In: Computer Science
Write hack assembly language code for
function (declaration)
call (a function)
return (from a function)
// Main code that calls the routine FRED
... // Get desired argument value in D
@RET_A
D=A // Put Return Address in D
@R0
M=D // Store Return Address stored in R0
@FRED
0; JMP // Call FRED
(RET_A)
... // Return value is in D
@END
(END)
0; JMP // Infinite loop to stall simulator
Now we just have to make some modifications to our routine to be consistent with using the scratchpad.

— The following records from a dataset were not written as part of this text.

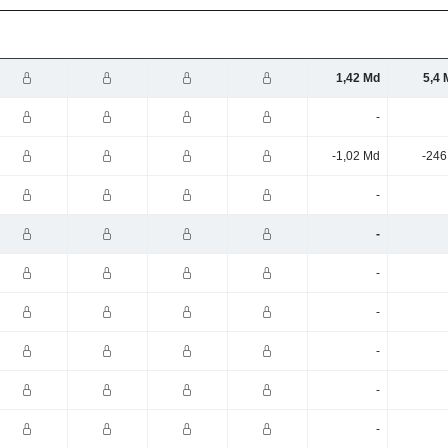
1,42 Md
5,4 
-
-1,02 Md
-246
-
-
-
-
-
-
-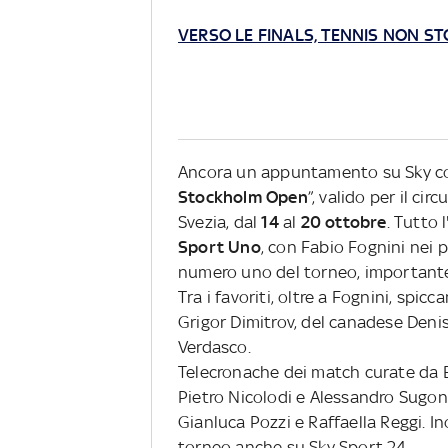
VERSO LE FINALS, TENNIS NON ST
Ancora un appuntamento su Sky con 
Stockholm Open
”, valido per il ci
Svezia, dal
14
al
20 ottobre
. Tutto 
Sport Uno
, con Fabio Fognini nei 
numero uno del torneo, importante 
Tra i favoriti, oltre a Fognini, spic
Grigor Dimitrov, del canadese Den
Verdasco.
Telecronache dei match curate da 
Pietro Nicolodi e Alessandro Sugon
Gianluca Pozzi e Raffaella Reggi. I
torneo anche su Sky Sport 24.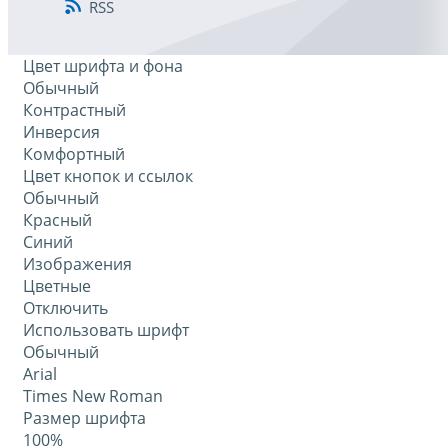
RSS
Цвет шрифта и фона
Обычный
Контрастный
Инверсия
Комфортный
Цвет кнопок и ссылок
Обычный
Красный
Синий
Изображения
Цветные
Отключить
Использовать шрифт
Обычный
Arial
Times New Roman
Размер шрифта
100%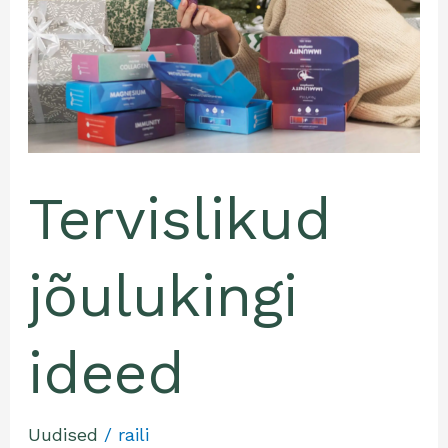
Tervislikud
jõulukingi
ideed
Uudised
/
raili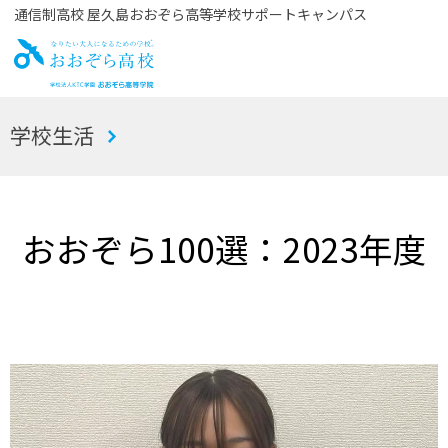
通信制高校 屋久島おおぞら高等学校サポートキャンパス
お
学校生活
おぞら高校
おおぞら100選：2023年度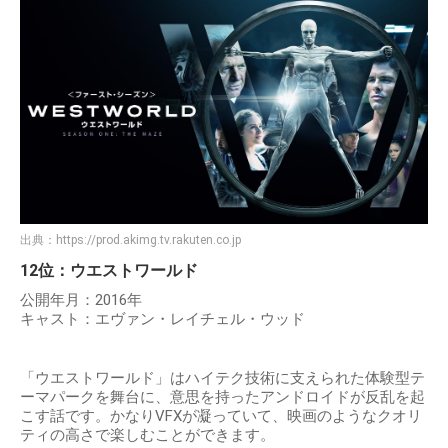
出典：
https://prod.akimg.tv.rakuten.co.jp
12位：ウエストワールド
公開年月：2016年
キャスト：エヴァン・レイチェル・ウッド
「ウエストワールド」はハイテク技術に支えられた体験型テ
ーマパークを舞台に、意思を持ったアンドロイドが反乱を起
こす話です。かなりVFXが凝っていて、映画のようなクオリ
ティの高さで楽しむことができます。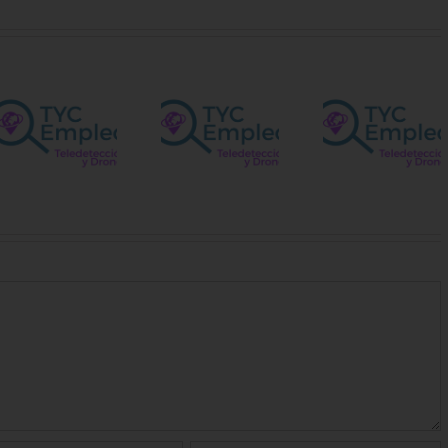
Vacant
Spatial
para e
Ingeniero/a
Technical
Centro
Agrícola
etación
– Navarra
Satélit
de la 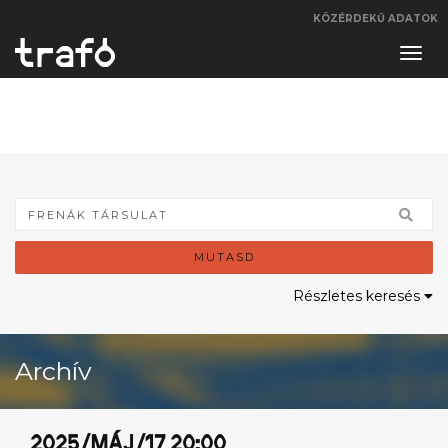
KÖZÉRDEKŰ ADATOK
Navi
váltá
MUTASD
Részletes keresés
Archív
2025/MÁJ/17 20:00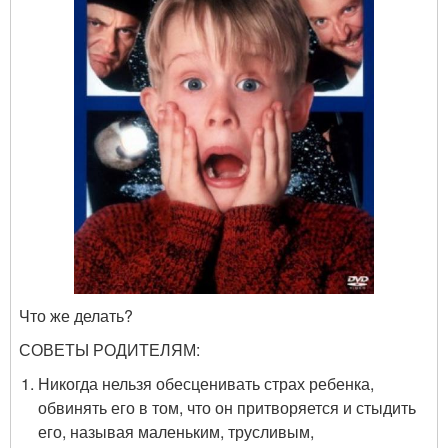
Что же делать?
СОВЕТЫ РОДИТЕЛЯМ:
Никогда нельзя обесценивать страх ребенка,
обвинять его в том, что он притворяется и стыдить
его, называя маленьким, трусливым,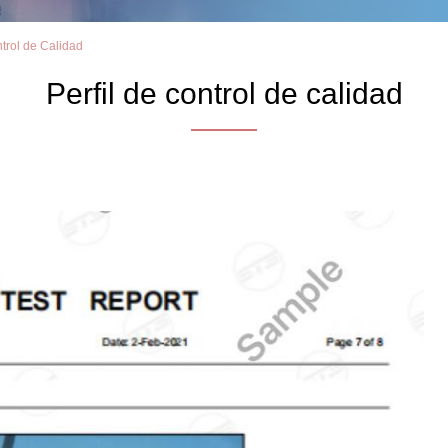
trol de Calidad
Perfil de control de calidad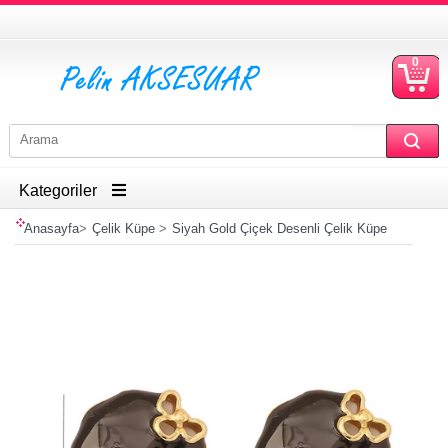
0
S
Ü
Kategoriler
Anasayfa
>
Çelik Küpe
>
Siyah Gold Çiçek Desenli Çelik Küpe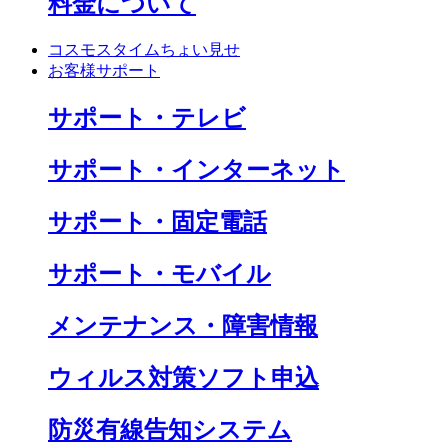
料金について
コスモスタイムちょい見せ
お客様サポート
サポート・テレビ
サポート・インターネット
サポート・固定電話
サポート・モバイル
メンテナンス・障害情報
ウィルス対策ソフト申込
防災有線告知システム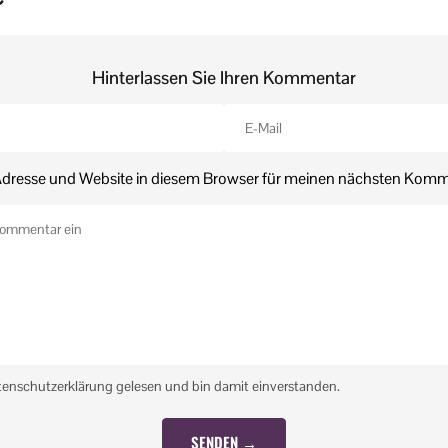
Hinterlassen Sie Ihren Kommentar
dresse und Website in diesem Browser für meinen nächsten Komm
tenschutzerklärung gelesen und bin damit einverstanden.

// ==========================================================
// ROTL1
// ----------------------------------------------------------
// Description:
// Rotates the value in the D register left 1 bit
// ----------------------------------------------------------
// Arguments:
// D - value to be rotated
// R0 - Return address
// Return values:
// D - rotated value
// Local variables:
// R1 - data being worked on
// R2 - lsb value to be added to shift to finish rotate
// ----------------------------------------------------------
(ROTL1)
@R2
M=0 // Initialize lsb mask to 0
@R1
D=M // Load data value into memory
@ROTL1_SKIP
D; JGE // Skip the next step if msb is zero
@R2
M=1 // Set lsb to 1 to match msb
(ROTL1_SKIP)
@R1
MD=D+M // Shift data left by 1 (D still has data in it)
@R2
D=D+M // Add in the lsb
@R0 // R0 is NOT the return address
A=M // It is were the return address is stored
0; JMP // Return to calling code
// ==========================================================
Now let's flesh out the "main" code to rotate a value more than one position. We'll assume that the top level code is using the scratchpad to store its data, which will mean that we will have to save those values to higher memory before calling our routine and then restore them afterwards.
// ==========================================================
// MAIN
// ----------------------------------------------------------
// Description:
// Main code that uses the ROTL1 to rotate a value left
// by an arbitrary amount
// ----------------------------------------------------------
// Arguments:
// R0 - value to be rotated
// R1 - amount to rotate by
// Return values:
// D - rotated value
// ----------------------------------------------------------
(MAIN)
// Set up the memory with some test data
@100 // Value to be rotated
D=A
@R0 // R0 holds the value to be rotated
M=D
@7 // Number of positions to rotate the value
D=A
@R1 // R1 holds the rotate amount
M=D
// Loop to rotate value in R1 the amount in R0
(MAIN_TEST)
@R1
D=M
@MAIN_LOOP_END
D;JLE // Exit loop when shift amount is <=0
// --------------------------------------------------
// Use ROTL1 to rotate value in D left 1 bit
// --------------------------------------------------
// Transfer scratchpad registers to safe area
@R0 // Transfer R0 to R8
D=M
@R8
M=D
@R1 // Transfer R1 to R9
D=M
@R9
M=D
// CALL ROTL1
@RET_A
D=A // Put Return Address in D
@R0
M=D // Store Return Address stored in R0
@R8
D=M // Get desired value in D (from safe store)
@ROTL1
0; JMP // Call ROTL1
(RET_A)
// Plase return value into scratchpad
@R0 // Return value in D goes into R0
M=D
// Restore rest of scratchpad
@R9 // Transfer R9 to R1
D=M
@R1
M=D
// --------------------------------------------------
@R1
MD=M-1 // Decrement rotate amount
@MAIN_TEST
0; JMP
(MAIN_LOOP_END)
@R1
D=M // Final rotated amount is in D
@END
(END)
0; JMP // Infinite loop to stall simulator